Не будем проклинать изгнанье | страница 37



Интересные мысли, позволяющие лучше понять психологию и настроения рядового офицерства в эмиграции, содержатся в статьях Ф. Степуна, опубликованных в Париже в "Современных записках" в 1923 году. Не со всеми соображениями известного эмигрантского публициста можно согласиться, ибо и ему - при всей критичности ума и публицистической честности - свойственна, может быть, невольная "апологетика" эмиграции. Но его точка зрения дает возможность составить некоторое представление о том, как эмигрантское офицерство смотрело само на себя.

"Я никогда не был сторонником белого движения; как его идеология, так и многие из его вдохновителей и вождей всегда вызывали во мне если и не прямую антипатию, то все же величайшие сомнения и настороженную подозрительность. Такая невозможность внутренне сочувствовать белому движению была для меня в известной степени всегда тяжела..."

И далее Ф. Степун поясняет, почему:

"...Рядовое наше офицерство, каким я его застал на фронтах в обер-офицерских чинах, было совсем не тем, за что его всегда почитала радикальная интеллигенция. Как офицерство монархической России, оно, конечно, и не могло быть, и не было ни революционно, ни социалистично, но, как всякий обездоленный класс, оно было в конце концов как в бытовом, так и в психологическом смысле глубоко народолюбиво" 23.

Причисление офицерства к "обездоленному классу" требует, вероятно, пояснения, особенно с учетом того, что в массовом сознании русское дореволюционное офицерство у нас всегда ассоциировалось и ассоциируется до сих пор с элитарностью, принадлежностью к "белой кости", к эксплуататорскому классу. Широкое участие офицерства в белом движении и последующая пропагандистская интерпретация этого факта в советской научной и публицистической литературе закрепили это представление. Между тем оценка поведения русского офицерства в революции, гражданской войне и в эмиграции требует нюансированного подхода.
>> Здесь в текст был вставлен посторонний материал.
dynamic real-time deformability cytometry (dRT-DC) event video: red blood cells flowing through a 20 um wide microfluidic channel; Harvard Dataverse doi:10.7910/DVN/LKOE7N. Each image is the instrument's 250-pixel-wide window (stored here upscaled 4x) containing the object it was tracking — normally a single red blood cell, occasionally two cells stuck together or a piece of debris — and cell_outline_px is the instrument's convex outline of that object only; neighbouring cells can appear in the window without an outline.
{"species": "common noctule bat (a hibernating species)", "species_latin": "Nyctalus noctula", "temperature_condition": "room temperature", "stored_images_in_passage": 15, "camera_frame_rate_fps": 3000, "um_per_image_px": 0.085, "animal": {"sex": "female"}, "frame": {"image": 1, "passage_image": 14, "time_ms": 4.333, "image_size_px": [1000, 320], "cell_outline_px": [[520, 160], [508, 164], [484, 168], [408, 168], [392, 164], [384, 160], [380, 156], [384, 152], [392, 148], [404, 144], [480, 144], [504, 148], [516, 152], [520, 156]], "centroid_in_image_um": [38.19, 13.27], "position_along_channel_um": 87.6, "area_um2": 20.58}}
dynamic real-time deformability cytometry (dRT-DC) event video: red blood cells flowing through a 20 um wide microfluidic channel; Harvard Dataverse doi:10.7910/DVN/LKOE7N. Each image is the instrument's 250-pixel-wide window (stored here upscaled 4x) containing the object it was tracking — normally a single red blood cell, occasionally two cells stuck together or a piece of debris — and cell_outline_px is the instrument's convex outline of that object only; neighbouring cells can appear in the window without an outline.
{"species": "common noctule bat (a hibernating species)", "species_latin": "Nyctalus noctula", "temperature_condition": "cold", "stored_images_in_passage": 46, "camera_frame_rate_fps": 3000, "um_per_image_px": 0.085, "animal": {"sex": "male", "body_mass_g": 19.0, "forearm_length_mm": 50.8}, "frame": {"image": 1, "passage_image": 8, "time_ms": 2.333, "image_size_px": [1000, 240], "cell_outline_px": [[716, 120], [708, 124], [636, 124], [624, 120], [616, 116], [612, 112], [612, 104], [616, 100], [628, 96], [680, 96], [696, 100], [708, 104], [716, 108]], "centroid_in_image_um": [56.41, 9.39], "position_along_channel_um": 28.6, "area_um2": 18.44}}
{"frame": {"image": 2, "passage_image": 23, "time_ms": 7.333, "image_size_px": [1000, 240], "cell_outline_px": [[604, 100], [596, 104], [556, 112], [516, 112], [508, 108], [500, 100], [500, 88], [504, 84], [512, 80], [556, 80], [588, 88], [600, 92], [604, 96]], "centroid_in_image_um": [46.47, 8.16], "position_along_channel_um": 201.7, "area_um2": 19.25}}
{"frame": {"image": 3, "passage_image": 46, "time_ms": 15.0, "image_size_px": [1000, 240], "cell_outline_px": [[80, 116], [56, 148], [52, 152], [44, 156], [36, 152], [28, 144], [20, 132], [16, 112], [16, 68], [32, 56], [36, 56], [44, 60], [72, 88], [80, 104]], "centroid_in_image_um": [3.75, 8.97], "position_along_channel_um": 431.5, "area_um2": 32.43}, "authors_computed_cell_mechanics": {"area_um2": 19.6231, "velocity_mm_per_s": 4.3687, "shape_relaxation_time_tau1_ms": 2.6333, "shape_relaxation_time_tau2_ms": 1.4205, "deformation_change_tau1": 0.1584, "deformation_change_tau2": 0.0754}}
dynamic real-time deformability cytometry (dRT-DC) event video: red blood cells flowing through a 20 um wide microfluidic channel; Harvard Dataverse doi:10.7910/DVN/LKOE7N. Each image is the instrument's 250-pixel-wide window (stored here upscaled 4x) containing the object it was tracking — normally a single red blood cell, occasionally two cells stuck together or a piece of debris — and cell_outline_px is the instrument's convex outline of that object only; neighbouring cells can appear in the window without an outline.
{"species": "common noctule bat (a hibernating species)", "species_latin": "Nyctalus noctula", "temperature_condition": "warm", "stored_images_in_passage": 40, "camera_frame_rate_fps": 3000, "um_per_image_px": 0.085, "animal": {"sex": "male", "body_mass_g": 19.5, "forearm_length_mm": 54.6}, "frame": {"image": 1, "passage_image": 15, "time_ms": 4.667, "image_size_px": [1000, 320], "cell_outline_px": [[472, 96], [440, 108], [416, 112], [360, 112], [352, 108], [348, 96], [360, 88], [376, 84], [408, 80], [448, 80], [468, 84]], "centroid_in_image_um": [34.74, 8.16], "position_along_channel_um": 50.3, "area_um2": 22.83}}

Нужно прежде всего отдавать себе отчет в том, что русское офицерство, вышедшее из мировой войны 1914 года, было уже далеко не таким, каким оно входило в XX век.
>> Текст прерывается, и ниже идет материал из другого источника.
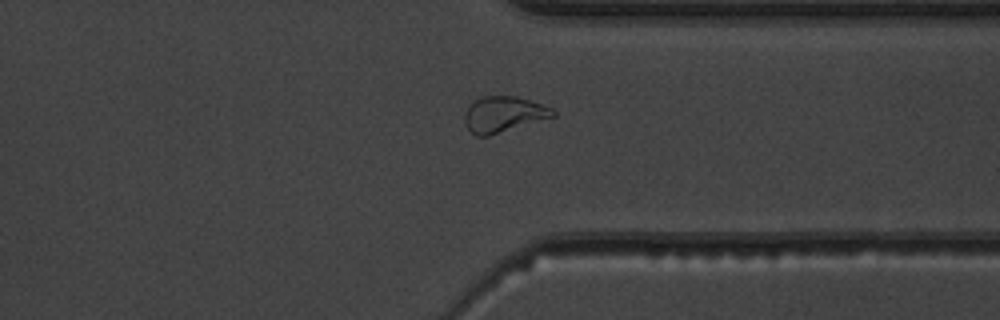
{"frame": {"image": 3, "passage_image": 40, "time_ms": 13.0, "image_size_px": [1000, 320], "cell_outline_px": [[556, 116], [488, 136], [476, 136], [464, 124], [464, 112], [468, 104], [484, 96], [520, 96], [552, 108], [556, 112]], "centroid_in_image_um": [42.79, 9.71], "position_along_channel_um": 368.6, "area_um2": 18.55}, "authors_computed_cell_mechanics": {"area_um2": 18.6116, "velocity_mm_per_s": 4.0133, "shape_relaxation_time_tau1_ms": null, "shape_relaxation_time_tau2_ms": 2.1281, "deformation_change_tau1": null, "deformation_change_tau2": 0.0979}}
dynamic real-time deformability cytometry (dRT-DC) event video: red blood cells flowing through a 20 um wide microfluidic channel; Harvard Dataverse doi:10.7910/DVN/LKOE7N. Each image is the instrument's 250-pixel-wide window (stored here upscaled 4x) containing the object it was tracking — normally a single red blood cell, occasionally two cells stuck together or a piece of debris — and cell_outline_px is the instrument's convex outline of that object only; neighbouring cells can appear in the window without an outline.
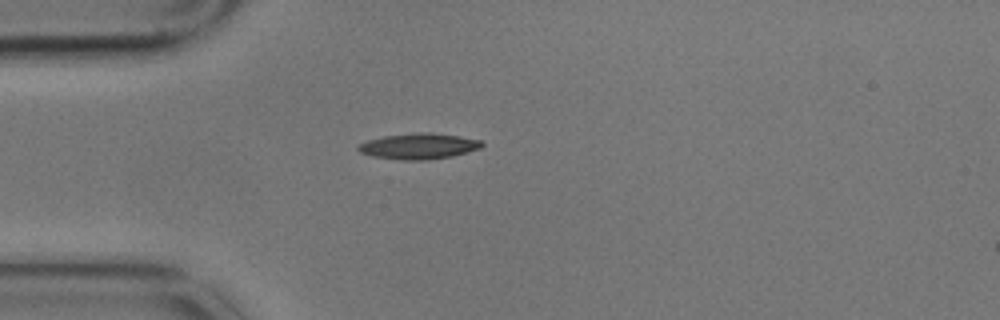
{"species": "common noctule bat (a hibernating species)", "species_latin": "Nyctalus noctula", "temperature_condition": "cold", "stored_images_in_passage": 2, "camera_frame_rate_fps": 3000, "um_per_image_px": 0.085, "animal": {"sex": "male", "body_mass_g": 17.9}, "frame": {"image": 1, "passage_image": 1, "time_ms": 0.0, "image_size_px": [1000, 320], "cell_outline_px": [[484, 144], [480, 148], [468, 152], [452, 156], [428, 160], [404, 160], [372, 156], [360, 152], [356, 148], [360, 144], [368, 140], [384, 136], [416, 132], [432, 132], [460, 136], [484, 140]], "centroid_in_image_um": [35.64, 12.42], "position_along_channel_um": 49.4, "area_um2": 18.73}}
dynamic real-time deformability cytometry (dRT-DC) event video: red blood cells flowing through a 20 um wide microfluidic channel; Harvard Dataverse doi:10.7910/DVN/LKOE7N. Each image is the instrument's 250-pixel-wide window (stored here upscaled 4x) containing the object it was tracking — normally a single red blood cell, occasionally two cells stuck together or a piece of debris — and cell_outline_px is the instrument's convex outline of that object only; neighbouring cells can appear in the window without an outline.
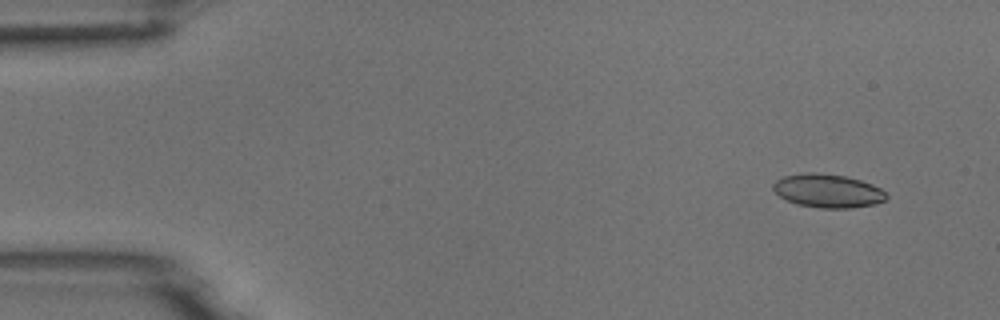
{"species": "common noctule bat (a hibernating species)", "species_latin": "Nyctalus noctula", "temperature_condition": "room temperature", "stored_images_in_passage": 4, "camera_frame_rate_fps": 3000, "um_per_image_px": 0.085, "animal": {"sex": "male", "body_mass_g": 18.8}, "frame": {"image": 1, "passage_image": 1, "time_ms": 0.0, "image_size_px": [1000, 320], "cell_outline_px": [[888, 196], [884, 200], [876, 204], [852, 208], [820, 208], [796, 204], [780, 196], [772, 188], [772, 184], [776, 180], [784, 176], [808, 172], [816, 172], [844, 176], [860, 180], [872, 184], [880, 188]], "centroid_in_image_um": [70.36, 16.22], "position_along_channel_um": 14.6, "area_um2": 22.08}}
Тем не менее эта глубокая эволюция офицерского корпуса долгое время находилась вне поля зрения наших исследователей. В первые пореволюционные годы было, что называется, не до того, а затем в исторической науке взяли верх воззрения, которые уже не давали возможности объективно оценить место и политическую эволюцию армейского офицерства в бурный период нашей истории. Сейчас историческая правда начинает восстанавливаться, степень консервативности и контрреволюционности офицерства оценивается в трудах исследователей более объективно, с необходимой дифференциацией. Однако эти оценки и коррективы содержатся, как правило, в специальных трудах и статьях. Рядовой же читатель воспринимает человека в погонах, прошедшего гражданскую войну, все еще в тональности эмигрантского "фольклора" со всеми неизбежными и привычными атрибутами "белого офицерика" - шампанским, девочками, фатализмом, кокаинной экзальтацией.